PROBLEM:
Return each record verbatim, images excluded.

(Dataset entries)
[Start of Attachment]

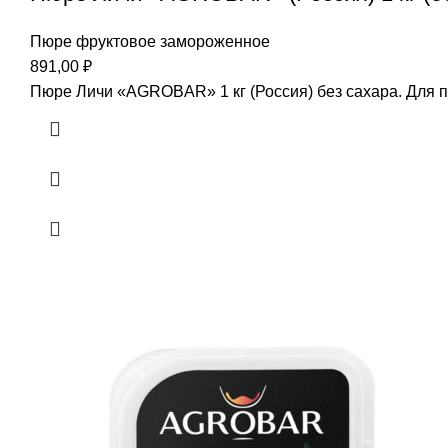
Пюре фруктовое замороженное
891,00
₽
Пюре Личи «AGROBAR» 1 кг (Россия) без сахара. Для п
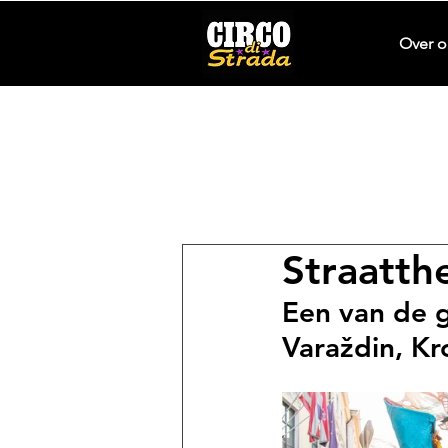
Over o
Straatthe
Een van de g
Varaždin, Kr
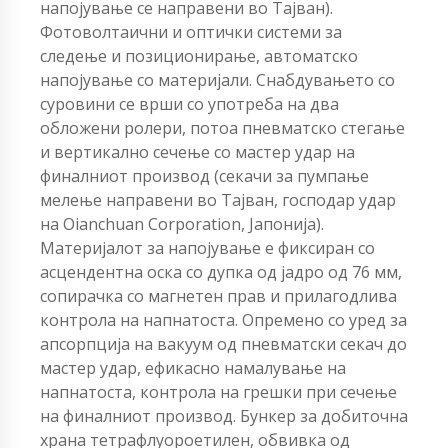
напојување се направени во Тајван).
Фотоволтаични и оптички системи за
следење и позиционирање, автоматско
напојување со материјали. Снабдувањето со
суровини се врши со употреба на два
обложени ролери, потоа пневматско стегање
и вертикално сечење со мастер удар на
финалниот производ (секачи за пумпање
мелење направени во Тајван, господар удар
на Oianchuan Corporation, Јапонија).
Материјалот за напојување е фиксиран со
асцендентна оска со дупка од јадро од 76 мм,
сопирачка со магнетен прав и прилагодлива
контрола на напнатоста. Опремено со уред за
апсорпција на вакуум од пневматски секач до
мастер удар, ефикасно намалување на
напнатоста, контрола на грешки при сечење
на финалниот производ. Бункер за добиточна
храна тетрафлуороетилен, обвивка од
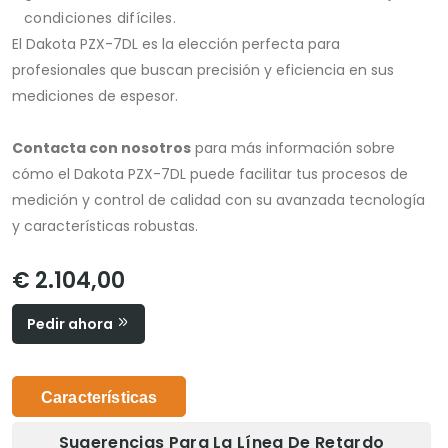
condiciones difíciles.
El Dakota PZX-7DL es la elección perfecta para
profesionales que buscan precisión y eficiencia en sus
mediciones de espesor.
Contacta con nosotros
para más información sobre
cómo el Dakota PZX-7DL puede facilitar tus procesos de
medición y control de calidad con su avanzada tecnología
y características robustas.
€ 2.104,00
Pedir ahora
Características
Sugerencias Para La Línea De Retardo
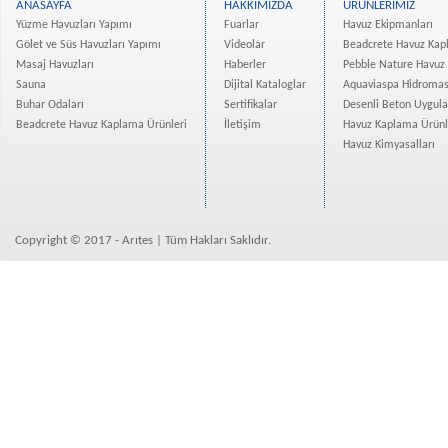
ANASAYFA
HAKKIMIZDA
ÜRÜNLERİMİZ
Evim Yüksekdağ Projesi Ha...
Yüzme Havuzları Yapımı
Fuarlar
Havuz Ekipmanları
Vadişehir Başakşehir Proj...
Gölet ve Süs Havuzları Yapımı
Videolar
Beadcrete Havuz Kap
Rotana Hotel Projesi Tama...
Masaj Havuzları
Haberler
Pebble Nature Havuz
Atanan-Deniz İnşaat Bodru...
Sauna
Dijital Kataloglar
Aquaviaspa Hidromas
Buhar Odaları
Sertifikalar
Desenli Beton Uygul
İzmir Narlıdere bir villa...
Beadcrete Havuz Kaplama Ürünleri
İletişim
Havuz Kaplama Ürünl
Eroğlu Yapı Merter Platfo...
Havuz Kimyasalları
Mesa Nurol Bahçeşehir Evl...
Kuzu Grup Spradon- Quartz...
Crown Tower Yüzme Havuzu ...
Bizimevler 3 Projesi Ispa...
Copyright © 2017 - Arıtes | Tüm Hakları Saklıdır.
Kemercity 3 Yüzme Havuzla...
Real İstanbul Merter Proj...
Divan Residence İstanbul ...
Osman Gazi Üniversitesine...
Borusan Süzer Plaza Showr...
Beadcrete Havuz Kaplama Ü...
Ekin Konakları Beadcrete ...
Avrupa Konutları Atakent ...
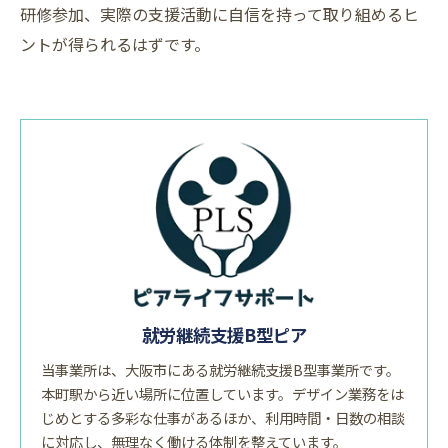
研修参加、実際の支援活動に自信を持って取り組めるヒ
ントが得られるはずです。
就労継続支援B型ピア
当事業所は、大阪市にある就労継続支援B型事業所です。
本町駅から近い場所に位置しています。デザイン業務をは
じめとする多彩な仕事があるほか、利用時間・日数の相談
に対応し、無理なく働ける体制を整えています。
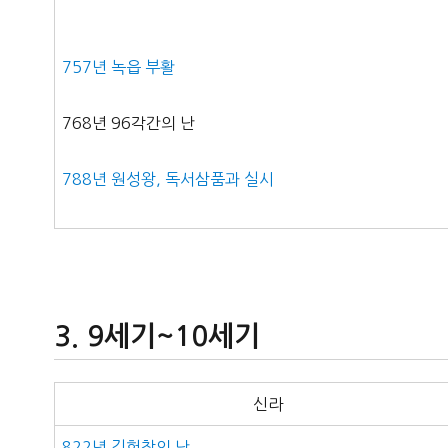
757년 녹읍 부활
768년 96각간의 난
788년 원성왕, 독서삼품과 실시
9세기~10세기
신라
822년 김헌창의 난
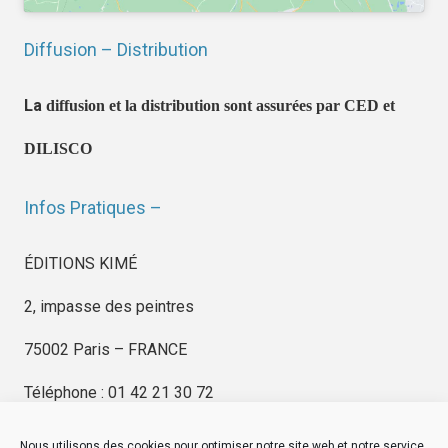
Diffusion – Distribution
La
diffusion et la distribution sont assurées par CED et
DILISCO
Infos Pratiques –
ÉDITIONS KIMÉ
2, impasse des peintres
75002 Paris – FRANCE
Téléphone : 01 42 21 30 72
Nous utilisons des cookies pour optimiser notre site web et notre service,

[End of Attachment]

RESULT OF THIS EXERCISE:
Пюре фруктовое замороженное
891,00
₽
Пюре Личи «AGROBAR» 1 кг (Россия) без сахара. Для п
Over o
Straatthe
Een van de g
Varaždin, Kr
напојување се направени во Тајван).
Фотоволтаични и оптички системи за
следење и позиционирање, автоматско
напојување со материјали. Снабдувањето со
суровини се врши со употреба на два
обложени ролери, потоа пневматско стегање
и вертикално сечење со мастер удар на
финалниот производ (секачи за пумпање
мелење направени во Тајван, господар удар
на Oianchuan Corporation, Јапонија).
Материјалот за напојување е фиксиран со
асцендентна оска со дупка од јадро од 76 мм,
сопирачка со магнетен прав и прилагодлива
контрола на напнатоста. Опремено со уред за
апсорпција на вакуум од пневматски секач до
мастер удар, ефикасно намалување на
напнатоста, контрола на грешки при сечење
на финалниот производ. Бункер за добиточна
храна тетрафлуороетилен, обвивка од
condiciones difíciles.
El Dakota PZX-7DL es la elección perfecta para
profesionales que buscan precisión y eficiencia en sus
mediciones de espesor.
Contacta con nosotros
para más información sobre
cómo el Dakota PZX-7DL puede facilitar tus procesos de
medición y control de calidad con su avanzada tecnología
y características robustas.
€ 2.104,00
Pedir ahora
Características
Sugerencias Para La Línea De Retardo
ANASAYFA
HAKKIMIZDA
ÜRÜNLERİMİZ
Evim Yüksekdağ Projesi Ha...
Yüzme Havuzları Yapımı
Fuarlar
Havuz Ekipmanları
Vadişehir Başakşehir Proj...
Gölet ve Süs Havuzları Yapımı
Videolar
Beadcrete Havuz Kap
Rotana Hotel Projesi Tama...
Masaj Havuzları
Haberler
Pebble Nature Havuz
Atanan-Deniz İnşaat Bodru...
Sauna
Dijital Kataloglar
Aquaviaspa Hidromas
Buhar Odaları
Sertifikalar
Desenli Beton Uygul
İzmir Narlıdere bir villa...
Beadcrete Havuz Kaplama Ürünleri
İletişim
Havuz Kaplama Ürünl
Eroğlu Yapı Merter Platfo...
Havuz Kimyasalları
Mesa Nurol Bahçeşehir Evl...
Kuzu Grup Spradon- Quartz...
Crown Tower Yüzme Havuzu ...
Bizimevler 3 Projesi Ispa...
Copyright © 2017 - Arıtes | Tüm Hakları Saklıdır.
Kemercity 3 Yüzme Havuzla...
Real İstanbul Merter Proj...
Divan Residence İstanbul ...
Osman Gazi Üniversitesine...
Borusan Süzer Plaza Showr...
Beadcrete Havuz Kaplama Ü...
Ekin Konakları Beadcrete ...
Avrupa Konutları Atakent ...
研修参加、実際の支援活動に自信を持って取り組めるヒ
ントが得られるはずです。
就労継続支援B型ピア
当事業所は、大阪市にある就労継続支援B型事業所です。
本町駅から近い場所に位置しています。デザイン業務をは
じめとする多彩な仕事があるほか、利用時間・日数の相談
に対応し、無理なく働ける体制を整えています。
757년 녹읍 부활
768년 96각간의 난
788년 원성왕, 독서삼품과 실시
9세기~10세기
신라
822년 김헌창의 난
Diffusion – Distribution
La
diffusion et la distribution sont assurées par CED et
DILISCO
Infos Pratiques –
ÉDITIONS KIMÉ
2, impasse des peintres
75002 Paris – FRANCE
Téléphone : 01 42 21 30 72
Nous utilisons des cookies pour optimiser notre site web et notre service,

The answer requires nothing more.